In this study, the effects of tray shape, loading thickness, electrode gap, vacuum level, and vacuum pulsation ratio on the heating performance during radio frequency pulsed vacuum drying (RFPVD) were systematically investigated. First, based on the established RF heating model, the radiative heat transfer equation was coupled to improve the accuracy of heat transfer simulation under vacuum conditions. Simulation results showed that the temperature uniformity index (TUI) in RF heating stage was reduced to 0.13 by suppressing the edge aggregation effect of the electric field with circular tray. Additionally, single-layer stacking and increased loading thickness effectively improved the heating rate; however, the resulting enhancement of edge aggregation resulted in the TUI increased to 0.31. When a loading thickness of 45 mm was applied, adjusting the electrode gap to 95 mm increased the heating rate and avoided the localized overheating during the heating stage.
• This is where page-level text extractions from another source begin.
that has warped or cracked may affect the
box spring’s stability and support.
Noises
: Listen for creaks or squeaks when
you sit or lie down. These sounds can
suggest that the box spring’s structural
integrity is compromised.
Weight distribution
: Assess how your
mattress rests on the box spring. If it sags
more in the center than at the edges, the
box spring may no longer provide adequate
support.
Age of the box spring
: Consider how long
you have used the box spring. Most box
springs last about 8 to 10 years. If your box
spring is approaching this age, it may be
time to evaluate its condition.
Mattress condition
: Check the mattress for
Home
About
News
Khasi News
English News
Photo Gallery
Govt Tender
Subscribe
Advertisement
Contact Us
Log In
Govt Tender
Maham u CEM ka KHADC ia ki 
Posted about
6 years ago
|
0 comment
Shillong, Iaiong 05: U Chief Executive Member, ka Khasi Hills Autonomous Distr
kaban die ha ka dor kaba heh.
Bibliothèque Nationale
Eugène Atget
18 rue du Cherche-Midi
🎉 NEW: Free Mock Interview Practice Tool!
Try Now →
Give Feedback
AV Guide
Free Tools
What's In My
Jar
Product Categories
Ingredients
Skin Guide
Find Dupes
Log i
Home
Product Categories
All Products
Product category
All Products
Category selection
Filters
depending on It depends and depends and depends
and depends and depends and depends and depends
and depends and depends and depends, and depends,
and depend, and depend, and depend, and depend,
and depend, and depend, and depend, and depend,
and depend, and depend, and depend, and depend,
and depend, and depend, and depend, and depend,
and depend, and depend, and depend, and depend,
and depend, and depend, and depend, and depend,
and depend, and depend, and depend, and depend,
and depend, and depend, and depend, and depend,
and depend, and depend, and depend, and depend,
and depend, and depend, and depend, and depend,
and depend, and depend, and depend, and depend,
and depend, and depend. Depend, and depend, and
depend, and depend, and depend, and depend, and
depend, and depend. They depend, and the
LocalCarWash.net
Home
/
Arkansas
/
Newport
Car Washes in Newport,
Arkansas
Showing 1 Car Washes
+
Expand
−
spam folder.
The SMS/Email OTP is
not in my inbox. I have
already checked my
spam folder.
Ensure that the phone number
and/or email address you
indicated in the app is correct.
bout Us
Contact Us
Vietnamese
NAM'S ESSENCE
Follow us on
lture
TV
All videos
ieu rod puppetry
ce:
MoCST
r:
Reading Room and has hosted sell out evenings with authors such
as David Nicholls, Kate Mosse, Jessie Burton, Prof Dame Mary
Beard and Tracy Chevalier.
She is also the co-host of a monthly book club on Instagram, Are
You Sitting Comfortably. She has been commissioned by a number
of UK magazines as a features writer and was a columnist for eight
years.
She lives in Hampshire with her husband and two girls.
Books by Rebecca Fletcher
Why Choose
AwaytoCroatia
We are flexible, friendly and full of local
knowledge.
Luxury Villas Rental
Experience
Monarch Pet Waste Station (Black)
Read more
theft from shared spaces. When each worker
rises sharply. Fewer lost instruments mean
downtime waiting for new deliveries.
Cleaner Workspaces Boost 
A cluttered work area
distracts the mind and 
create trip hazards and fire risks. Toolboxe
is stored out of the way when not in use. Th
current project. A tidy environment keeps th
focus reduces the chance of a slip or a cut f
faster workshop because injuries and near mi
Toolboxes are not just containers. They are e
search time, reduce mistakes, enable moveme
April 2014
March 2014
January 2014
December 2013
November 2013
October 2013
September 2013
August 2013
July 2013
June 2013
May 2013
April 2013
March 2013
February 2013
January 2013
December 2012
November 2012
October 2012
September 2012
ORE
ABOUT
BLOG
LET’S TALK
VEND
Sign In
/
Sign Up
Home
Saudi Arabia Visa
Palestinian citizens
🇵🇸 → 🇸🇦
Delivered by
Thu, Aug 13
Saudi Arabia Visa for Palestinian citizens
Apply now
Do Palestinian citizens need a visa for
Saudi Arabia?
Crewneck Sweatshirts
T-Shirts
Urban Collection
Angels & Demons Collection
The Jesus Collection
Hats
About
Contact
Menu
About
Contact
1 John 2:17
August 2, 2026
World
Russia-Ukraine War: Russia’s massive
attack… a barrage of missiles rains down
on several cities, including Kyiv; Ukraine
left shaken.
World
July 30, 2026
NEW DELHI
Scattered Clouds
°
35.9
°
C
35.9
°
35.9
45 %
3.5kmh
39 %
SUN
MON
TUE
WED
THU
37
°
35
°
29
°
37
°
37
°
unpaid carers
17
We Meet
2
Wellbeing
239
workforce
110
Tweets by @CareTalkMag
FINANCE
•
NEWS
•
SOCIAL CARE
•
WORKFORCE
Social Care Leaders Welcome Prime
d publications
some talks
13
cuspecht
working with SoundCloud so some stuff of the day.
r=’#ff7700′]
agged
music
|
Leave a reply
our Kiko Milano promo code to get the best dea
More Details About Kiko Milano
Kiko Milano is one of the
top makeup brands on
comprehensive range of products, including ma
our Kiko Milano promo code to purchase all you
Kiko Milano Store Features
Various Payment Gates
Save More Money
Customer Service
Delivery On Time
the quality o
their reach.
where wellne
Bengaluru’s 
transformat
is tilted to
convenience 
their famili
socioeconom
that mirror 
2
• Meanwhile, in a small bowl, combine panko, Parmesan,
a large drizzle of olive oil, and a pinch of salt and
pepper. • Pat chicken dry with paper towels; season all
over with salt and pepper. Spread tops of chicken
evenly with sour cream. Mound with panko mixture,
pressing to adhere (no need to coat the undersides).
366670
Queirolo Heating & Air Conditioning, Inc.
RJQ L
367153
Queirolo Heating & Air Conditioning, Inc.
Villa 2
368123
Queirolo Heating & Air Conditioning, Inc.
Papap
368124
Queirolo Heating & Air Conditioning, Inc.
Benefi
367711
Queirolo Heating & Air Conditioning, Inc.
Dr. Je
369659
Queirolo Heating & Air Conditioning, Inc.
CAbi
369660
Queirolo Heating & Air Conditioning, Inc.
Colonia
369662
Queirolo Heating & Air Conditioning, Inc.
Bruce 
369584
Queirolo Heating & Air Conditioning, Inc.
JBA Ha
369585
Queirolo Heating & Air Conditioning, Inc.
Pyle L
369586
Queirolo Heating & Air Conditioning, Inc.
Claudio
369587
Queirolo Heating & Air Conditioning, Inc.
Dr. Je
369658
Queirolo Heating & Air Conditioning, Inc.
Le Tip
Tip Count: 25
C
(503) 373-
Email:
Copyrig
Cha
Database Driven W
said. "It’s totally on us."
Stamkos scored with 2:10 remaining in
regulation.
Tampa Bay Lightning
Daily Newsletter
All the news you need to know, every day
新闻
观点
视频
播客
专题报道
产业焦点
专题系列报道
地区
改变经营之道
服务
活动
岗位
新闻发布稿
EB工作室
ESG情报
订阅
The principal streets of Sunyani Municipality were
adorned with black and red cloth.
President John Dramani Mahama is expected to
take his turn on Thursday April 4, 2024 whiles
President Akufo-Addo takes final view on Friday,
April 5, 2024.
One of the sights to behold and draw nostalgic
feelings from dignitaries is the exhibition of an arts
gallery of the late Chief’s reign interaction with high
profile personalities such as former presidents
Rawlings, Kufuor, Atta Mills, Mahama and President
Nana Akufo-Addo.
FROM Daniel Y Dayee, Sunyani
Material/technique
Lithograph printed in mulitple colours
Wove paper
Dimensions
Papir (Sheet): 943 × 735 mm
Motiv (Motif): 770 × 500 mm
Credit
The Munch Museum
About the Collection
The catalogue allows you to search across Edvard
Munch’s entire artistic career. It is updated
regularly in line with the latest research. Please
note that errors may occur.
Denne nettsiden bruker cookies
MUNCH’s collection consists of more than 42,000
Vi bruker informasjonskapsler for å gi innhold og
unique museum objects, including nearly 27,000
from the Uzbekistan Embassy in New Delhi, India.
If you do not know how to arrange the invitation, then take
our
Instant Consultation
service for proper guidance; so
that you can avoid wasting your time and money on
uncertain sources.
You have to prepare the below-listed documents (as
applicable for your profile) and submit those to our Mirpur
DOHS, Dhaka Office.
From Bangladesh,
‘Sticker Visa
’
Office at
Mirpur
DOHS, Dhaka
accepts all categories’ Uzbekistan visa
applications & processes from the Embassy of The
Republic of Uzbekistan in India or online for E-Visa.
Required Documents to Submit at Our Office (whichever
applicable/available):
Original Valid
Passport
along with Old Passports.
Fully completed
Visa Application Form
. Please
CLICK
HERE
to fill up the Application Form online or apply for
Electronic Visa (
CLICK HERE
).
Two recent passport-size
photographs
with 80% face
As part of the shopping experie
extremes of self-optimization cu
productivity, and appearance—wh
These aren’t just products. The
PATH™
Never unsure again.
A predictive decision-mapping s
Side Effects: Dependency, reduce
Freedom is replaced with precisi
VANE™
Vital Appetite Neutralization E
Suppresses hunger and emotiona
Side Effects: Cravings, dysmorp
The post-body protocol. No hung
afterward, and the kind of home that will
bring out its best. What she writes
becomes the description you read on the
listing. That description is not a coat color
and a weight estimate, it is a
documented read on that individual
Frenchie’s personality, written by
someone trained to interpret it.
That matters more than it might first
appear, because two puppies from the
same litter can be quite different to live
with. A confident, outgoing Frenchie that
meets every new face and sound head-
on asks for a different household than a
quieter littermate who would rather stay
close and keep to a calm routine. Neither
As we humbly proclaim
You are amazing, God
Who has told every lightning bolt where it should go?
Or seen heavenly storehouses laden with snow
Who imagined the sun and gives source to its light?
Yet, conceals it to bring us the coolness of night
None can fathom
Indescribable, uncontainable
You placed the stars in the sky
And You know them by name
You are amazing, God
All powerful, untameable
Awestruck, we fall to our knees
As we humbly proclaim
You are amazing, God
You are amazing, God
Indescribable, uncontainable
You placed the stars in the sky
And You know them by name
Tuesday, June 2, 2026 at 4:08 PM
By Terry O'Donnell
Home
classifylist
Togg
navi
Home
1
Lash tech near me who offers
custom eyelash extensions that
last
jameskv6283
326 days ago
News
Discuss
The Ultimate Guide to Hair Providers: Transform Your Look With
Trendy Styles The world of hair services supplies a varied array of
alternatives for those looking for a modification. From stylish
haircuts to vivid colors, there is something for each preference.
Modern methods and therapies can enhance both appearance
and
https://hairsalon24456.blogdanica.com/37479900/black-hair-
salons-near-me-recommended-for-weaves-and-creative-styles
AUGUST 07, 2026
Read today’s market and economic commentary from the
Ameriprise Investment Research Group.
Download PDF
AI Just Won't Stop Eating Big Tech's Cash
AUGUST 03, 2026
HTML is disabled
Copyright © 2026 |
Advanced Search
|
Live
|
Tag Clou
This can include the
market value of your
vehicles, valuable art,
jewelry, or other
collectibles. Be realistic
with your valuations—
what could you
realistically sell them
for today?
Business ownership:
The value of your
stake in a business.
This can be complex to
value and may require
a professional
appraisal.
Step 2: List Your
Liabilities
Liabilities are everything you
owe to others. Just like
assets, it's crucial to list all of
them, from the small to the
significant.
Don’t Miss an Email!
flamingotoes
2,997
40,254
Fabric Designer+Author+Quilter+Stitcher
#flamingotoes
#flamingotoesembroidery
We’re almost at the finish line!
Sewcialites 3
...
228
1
At a defined drying temperature, an appropriate vacuum level modulated the moisture evaporation rate to optimize the temperature distribution. The RFPVD experiments verified that ideal temperature distribution uniformity (TUI < 0.112) and post-drying moisture content consistency (coefficient of variation<5 %) could be obtained using multi-parameter optimization guided by simulation results. This study provides a theoretical basis and process optimization strategy for improving heating uniformity in RFPVD drying of granular materials.